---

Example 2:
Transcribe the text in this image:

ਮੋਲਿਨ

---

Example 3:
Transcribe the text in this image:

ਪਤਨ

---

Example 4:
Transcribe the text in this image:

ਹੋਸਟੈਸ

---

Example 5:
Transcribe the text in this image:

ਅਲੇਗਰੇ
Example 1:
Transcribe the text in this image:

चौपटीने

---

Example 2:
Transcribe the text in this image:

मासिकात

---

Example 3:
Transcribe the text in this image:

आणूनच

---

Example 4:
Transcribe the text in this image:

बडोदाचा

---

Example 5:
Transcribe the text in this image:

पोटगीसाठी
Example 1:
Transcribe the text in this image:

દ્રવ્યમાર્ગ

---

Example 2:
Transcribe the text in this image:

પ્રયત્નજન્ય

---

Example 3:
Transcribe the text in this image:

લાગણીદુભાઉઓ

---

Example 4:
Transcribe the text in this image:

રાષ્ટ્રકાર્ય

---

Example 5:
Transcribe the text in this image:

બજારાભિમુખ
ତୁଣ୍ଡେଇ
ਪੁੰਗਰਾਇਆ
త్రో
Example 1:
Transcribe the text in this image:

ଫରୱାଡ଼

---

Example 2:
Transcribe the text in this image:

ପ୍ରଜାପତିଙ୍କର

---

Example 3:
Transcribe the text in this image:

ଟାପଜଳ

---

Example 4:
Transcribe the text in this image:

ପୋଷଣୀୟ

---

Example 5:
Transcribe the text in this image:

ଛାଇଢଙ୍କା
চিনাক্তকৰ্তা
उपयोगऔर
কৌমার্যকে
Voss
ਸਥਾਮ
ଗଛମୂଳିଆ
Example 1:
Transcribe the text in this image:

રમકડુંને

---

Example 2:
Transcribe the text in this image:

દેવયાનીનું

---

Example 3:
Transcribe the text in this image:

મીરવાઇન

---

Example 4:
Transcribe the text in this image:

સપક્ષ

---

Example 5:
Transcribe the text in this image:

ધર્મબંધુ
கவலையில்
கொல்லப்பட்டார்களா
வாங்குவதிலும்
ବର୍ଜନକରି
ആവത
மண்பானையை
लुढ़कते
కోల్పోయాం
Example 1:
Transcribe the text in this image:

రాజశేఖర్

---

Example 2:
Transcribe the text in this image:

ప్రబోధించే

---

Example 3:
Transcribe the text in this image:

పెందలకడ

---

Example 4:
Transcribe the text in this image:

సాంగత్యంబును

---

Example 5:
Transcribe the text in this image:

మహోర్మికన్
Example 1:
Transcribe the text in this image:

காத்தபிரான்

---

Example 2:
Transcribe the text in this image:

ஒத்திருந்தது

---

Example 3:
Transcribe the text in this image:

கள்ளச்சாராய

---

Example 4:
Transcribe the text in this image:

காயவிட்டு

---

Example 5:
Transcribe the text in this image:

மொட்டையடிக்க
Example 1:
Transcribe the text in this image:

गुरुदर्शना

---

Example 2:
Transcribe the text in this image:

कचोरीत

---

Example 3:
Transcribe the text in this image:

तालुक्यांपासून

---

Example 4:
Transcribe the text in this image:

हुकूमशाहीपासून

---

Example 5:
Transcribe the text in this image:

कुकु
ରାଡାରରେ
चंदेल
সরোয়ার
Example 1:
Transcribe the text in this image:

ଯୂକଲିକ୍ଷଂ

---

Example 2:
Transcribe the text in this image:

### WORK TO COMPLETE
Put these lines into a JSON list of strings, with one string for each line and no strings for blank lines.

### REPLY TO THE TASK
[
  "---",
  "Example 2:",
  "Transcribe the text in this image:",
  "ਮੋਲਿਨ",
  "---",
  "Example 3:",
  "Transcribe the text in this image:",
  "ਪਤਨ",
  "---",
  "Example 4:",
  "Transcribe the text in this image:",
  "ਹੋਸਟੈਸ",
  "---",
  "Example 5:",
  "Transcribe the text in this image:",
  "ਅਲੇਗਰੇ",
  "Example 1:",
  "Transcribe the text in this image:",
  "चौपटीने",
  "---",
  "Example 2:",
  "Transcribe the text in this image:",
  "मासिकात",
  "---",
  "Example 3:",
  "Transcribe the text in this image:",
  "आणूनच",
  "---",
  "Example 4:",
  "Transcribe the text in this image:",
  "बडोदाचा",
  "---",
  "Example 5:",
  "Transcribe the text in this image:",
  "पोटगीसाठी",
  "Example 1:",
  "Transcribe the text in this image:",
  "દ્રવ્યમાર્ગ",
  "---",
  "Example 2:",
  "Transcribe the text in this image:",
  "પ્રયત્નજન્ય",
  "---",
  "Example 3:",
  "Transcribe the text in this image:",
  "લાગણીદુભાઉઓ",
  "---",
  "Example 4:",
  "Transcribe the text in this image:",
  "રાષ્ટ્રકાર્ય",
  "---",
  "Example 5:",
  "Transcribe the text in this image:",
  "બજારાભિમુખ",
  "ତୁଣ୍ଡେଇ",
  "ਪੁੰਗਰਾਇਆ",
  "త్రో",
  "Example 1:",
  "Transcribe the text in this image:",
  "ଫରୱାଡ଼",
  "---",
  "Example 2:",
  "Transcribe the text in this image:",
  "ପ୍ରଜାପତିଙ୍କର",
  "---",
  "Example 3:",
  "Transcribe the text in this image:",
  "ଟାପଜଳ",
  "---",
  "Example 4:",
  "Transcribe the text in this image:",
  "ପୋଷଣୀୟ",
  "---",
  "Example 5:",
  "Transcribe the text in this image:",
  "ଛାଇଢଙ୍କା",
  "চিনাক্তকৰ্তা",
  "उपयोगऔर",
  "কৌমার্যকে",
  "Voss",
  "ਸਥਾਮ",
  "ଗଛମୂଳିଆ",
  "Example 1:",
  "Transcribe the text in this image:",
  "રમકડુંને",
  "---",
  "Example 2:",
  "Transcribe the text in this image:",
  "દેવયાનીનું",
  "---",
  "Example 3:",
  "Transcribe the text in this image:",
  "મીરવાઇન",
  "---",
  "Example 4:",
  "Transcribe the text in this image:",
  "સપક્ષ",
  "---",
  "Example 5:",
  "Transcribe the text in this image:",
  "ધર્મબંધુ",
  "கவலையில்",
  "கொல்லப்பட்டார்களா",
  "வாங்குவதிலும்",
  "ବର୍ଜନକରି",
  "ആവത",
  "மண்பானையை",
  "लुढ़कते",
  "కోల్పోయాం",
  "Example 1:",
  "Transcribe the text in this image:",
  "రాజశేఖర్",
  "---",
  "Example 2:",
  "Transcribe the text in this image:",
  "ప్రబోధించే",
  "---",
  "Example 3:",
  "Transcribe the text in this image:",
  "పెందలకడ",
  "---",
  "Example 4:",
  "Transcribe the text in this image:",
  "సాంగత్యంబును",
  "---",
  "Example 5:",
  "Transcribe the text in this image:",
  "మహోర్మికన్",
  "Example 1:",
  "Transcribe the text in this image:",
  "காத்தபிரான்",
  "---",
  "Example 2:",
  "Transcribe the text in this image:",
  "ஒத்திருந்தது",
  "---",
  "Example 3:",
  "Transcribe the text in this image:",
  "கள்ளச்சாராய",
  "---",
  "Example 4:",
  "Transcribe the text in this image:",
  "காயவிட்டு",
  "---",
  "Example 5:",
  "Transcribe the text in this image:",
  "மொட்டையடிக்க",
  "Example 1:",
  "Transcribe the text in this image:",
  "गुरुदर्शना",
  "---",
  "Example 2:",
  "Transcribe the text in this image:",
  "कचोरीत",
  "---",
  "Example 3:",
  "Transcribe the text in this image:",
  "तालुक्यांपासून",
  "---",
  "Example 4:",
  "Transcribe the text in this image:",
  "हुकूमशाहीपासून",
  "---",
  "Example 5:",
  "Transcribe the text in this image:",
  "कुकु",
  "ରାଡାରରେ",
  "चंदेल",
  "সরোয়ার",
  "Example 1:",
  "Transcribe the text in this image:",
  "ଯୂକଲିକ୍ଷଂ",
  "---",
  "Example 2:",
  "Transcribe the text in this image:"
]